# Activity
If a picture appears in the records below, drop it, and reproduce everything else exactly.

-- Task material follows --

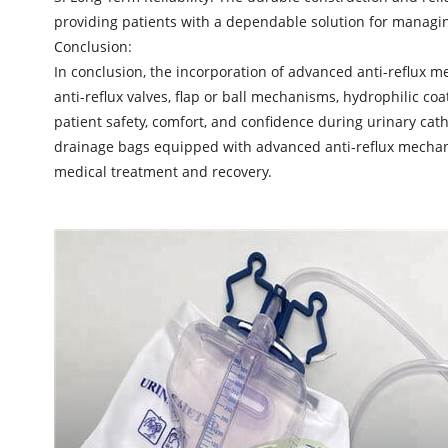
providing patients with a dependable solution for managin
Conclusion:
In conclusion, the incorporation of advanced anti-reflux 
anti-reflux valves, flap or ball mechanisms, hydrophilic co
patient safety, comfort, and confidence during urinary cath
drainage bags equipped with advanced anti-reflux mechanis
medical treatment and recovery.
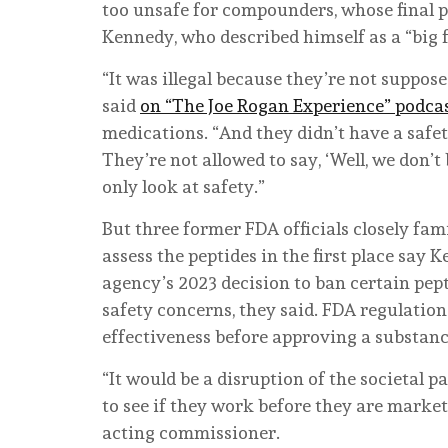
too unsafe for compounders, whose final p
Kennedy, who described himself as a “big f
“It was illegal because they’re not suppose
said
on “The Joe Rogan Experience” podca
medications. “And they didn’t have a safety
They’re not allowed to say, ‘Well, we don’t
only look at safety.”
But three former FDA officials closely fam
assess the peptides in the first place say
agency’s 2023 decision to ban certain p
safety concerns, they said. FDA regulation
effectiveness before approving a substan
“It would be a disruption of the societal p
to see if they work before they are market
acting commissioner.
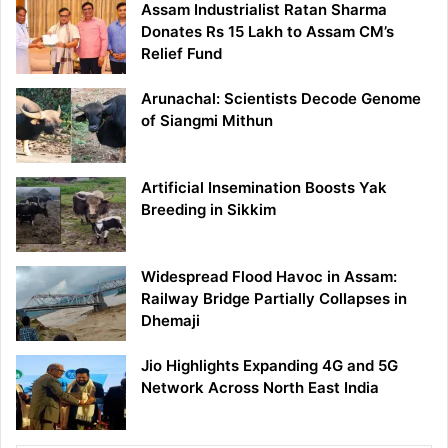
Assam Industrialist Ratan Sharma
Donates Rs 15 Lakh to Assam CM’s
Relief Fund
Arunachal: Scientists Decode Genome
of Siangmi Mithun
Artificial Insemination Boosts Yak
Breeding in Sikkim
Widespread Flood Havoc in Assam:
Railway Bridge Partially Collapses in
Dhemaji
Jio Highlights Expanding 4G and 5G
Network Across North East India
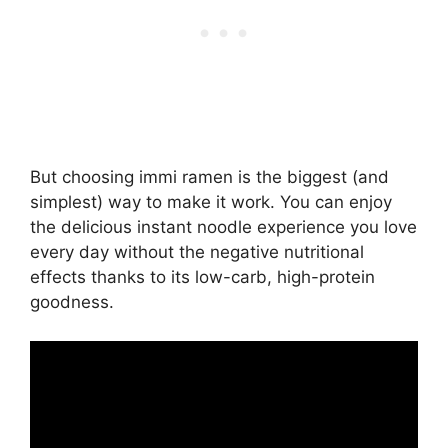
But choosing immi ramen is the biggest (and
simplest) way to make it work. You can enjoy
the delicious instant noodle experience you love
every day without the negative nutritional
effects thanks to its low-carb, high-protein
goodness.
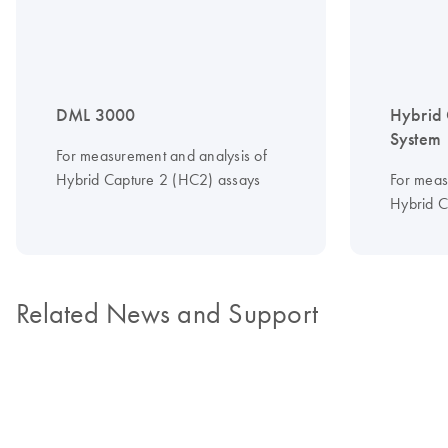
DML 3000
Hybrid 
System
For measurement and analysis of
Hybrid Capture 2 (HC2) assays
For meas
Hybrid C
Related News and Support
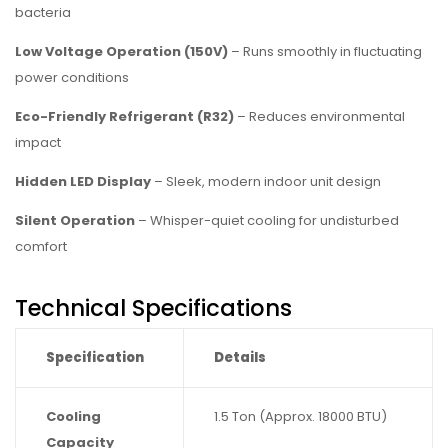
bacteria
Low Voltage Operation (150V)
– Runs smoothly in fluctuating
power conditions
Eco-Friendly Refrigerant (R32)
– Reduces environmental
impact
Hidden LED Display
– Sleek, modern indoor unit design
Silent Operation
– Whisper-quiet cooling for undisturbed
comfort
Technical Specifications
Specification
Details
Cooling
1.5 Ton (Approx. 18000 BTU)
Capacity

-- Task material concluded --

# Output
providing patients with a dependable solution for managin
Conclusion:
In conclusion, the incorporation of advanced anti-reflux 
anti-reflux valves, flap or ball mechanisms, hydrophilic co
patient safety, comfort, and confidence during urinary cath
drainage bags equipped with advanced anti-reflux mechanis
medical treatment and recovery.
too unsafe for compounders, whose final p
Kennedy, who described himself as a “big f
“It was illegal because they’re not suppose
said
on “The Joe Rogan Experience” podca
medications. “And they didn’t have a safety
They’re not allowed to say, ‘Well, we don’t
only look at safety.”
But three former FDA officials closely fam
assess the peptides in the first place say
agency’s 2023 decision to ban certain p
safety concerns, they said. FDA regulation
effectiveness before approving a substan
“It would be a disruption of the societal p
to see if they work before they are market
acting commissioner.
Assam Industrialist Ratan Sharma
Donates Rs 15 Lakh to Assam CM’s
Relief Fund
Arunachal: Scientists Decode Genome
of Siangmi Mithun
Artificial Insemination Boosts Yak
Breeding in Sikkim
Widespread Flood Havoc in Assam:
Railway Bridge Partially Collapses in
Dhemaji
Jio Highlights Expanding 4G and 5G
Network Across North East India
But choosing immi ramen is the biggest (and
simplest) way to make it work. You can enjoy
the delicious instant noodle experience you love
every day without the negative nutritional
effects thanks to its low-carb, high-protein
goodness.
DML 3000
Hybrid 
System
For measurement and analysis of
Hybrid Capture 2 (HC2) assays
For meas
Hybrid C
Related News and Support
bacteria
Low Voltage Operation (150V)
– Runs smoothly in fluctuating
power conditions
Eco-Friendly Refrigerant (R32)
– Reduces environmental
impact
Hidden LED Display
– Sleek, modern indoor unit design
Silent Operation
– Whisper-quiet cooling for undisturbed
comfort
Technical Specifications
Specification
Details
Cooling
1.5 Ton (Approx. 18000 BTU)
Capacity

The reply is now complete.